Ketiga, memeras Pancasila menjadi tri atau ekasila menjadi bertentangan dengan Pancasila yang seutuhnya. Sebab negara ini hanya bertitik tekan pada masalah sosial dan politik. Bahkan hanya fokus pada soal gotong royong.
Padahal negara ini meliputi banyak hal untuk dijiwai oleh Pancasila, bhinneka dari aspek keagamaan, kesukuan dan kemasyarakat menjadi tunggal ika. Aspek pertahanan dan keamanan harus dijiwai oleh Pancasila. Bahwa tak sejengkal pun negeri ini tak boleh dicaplok dan dikuasai oleh negara lain. Kedaulatan negara dan seisi alam kekayaannya harus dikuasai oleh negara.
Akibat ketidakcakapan drafting RUU HIP dalam melihat dan merasakan denyut nadi kebangsaan Indonesia dan pokok-pokok isi Pancasila maka telah memancing gejolak umat dan ormas Islam. Semua ormas mendeklarasikan penolakan draft RUU HIP ini dengan berbagai argumentasinya. Bahkan pemerintah melalui suara Menko Polhukam punya persepsi yang sama untuk mengubah dan mungkin bahkan menolaknya jika RUU itu hendak akan diteruskan dalam pembahasan.

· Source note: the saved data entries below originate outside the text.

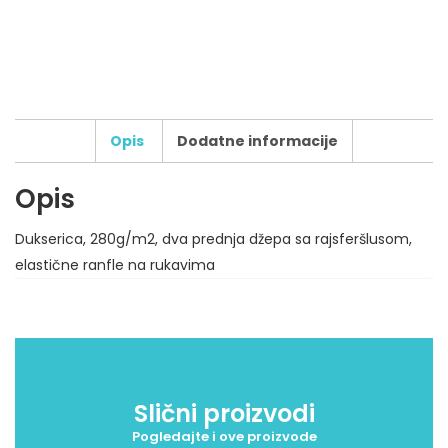
Opis
Dodatne informacije
Opis
Broj boja štampe:
Dukserica, 280g/m2, dva prednja džepa sa rajsferšlusom,
Tip štampe:
elastične ranfle na rukavima
Broj pozicija štampe:
Dodatni zahtevi za štampu:
Maksimalni dozvoljeni broj karaktera: 500
Slični proizvodi
Pogledajte i ove proizvode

Saya pribadi berpendapat, bahwa yang namanya RUU itu pasti tidak sempurna dan pada saat pembahasannya pasti akan mengalami banyak perubahan. Sekarang saja yang masih dalam pembahasan RUU telah mendapat tanggapan dari pihak DPR yang berinisiatif mengajukan Rancangan Undang-Undang HIP ini sudah membuka diri untuk memasukkan TAP XXV/MPRS/1966 ke dalam konsideran RUU HIP, menghapus pasal 7 dan mengubah pasal-pasal lain yang perlu disesuaikan.

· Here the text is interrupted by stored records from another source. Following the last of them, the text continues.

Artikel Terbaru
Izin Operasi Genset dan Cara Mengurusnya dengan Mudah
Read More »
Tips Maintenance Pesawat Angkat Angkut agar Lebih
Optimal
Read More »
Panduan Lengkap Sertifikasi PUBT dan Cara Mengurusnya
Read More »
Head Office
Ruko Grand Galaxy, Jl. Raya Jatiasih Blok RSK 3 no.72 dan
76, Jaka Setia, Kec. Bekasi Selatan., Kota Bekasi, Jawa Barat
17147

Namun RUU HIP ini sudah memancing kecurigaan antar anak bangsa sehingga berpotensi jadi perpecahan, urgensinya pun belum pada taraf dharurut karena kita sudah punya perangkat konstitusi dan beberapa TAP MPR yang bisa menjadi acuan hidup berbangsa dan bernegara berdasarkan Pancasila. Maka RUU HIP ini seharusnya ditunda pembahasannya atau sama sekali dihapuskan pembahasannya di masa yang akan datang.
Perlu langkah konsolidasi antar anak bangsa untuk bersama menjaga NKRI berdasarkan Pancasila dan menolak ideologi lain seperti komunis dan marxisme. Dalam waktu dekat seluruh komponen bangsa perlu melakukan pertemuan. Seperti NU, Muhammadiyah dan antara ormas Islam dengan pemerintah untuk membangun soliditas menjaga persatuan dan merawat negara berdasarkan Pancasila.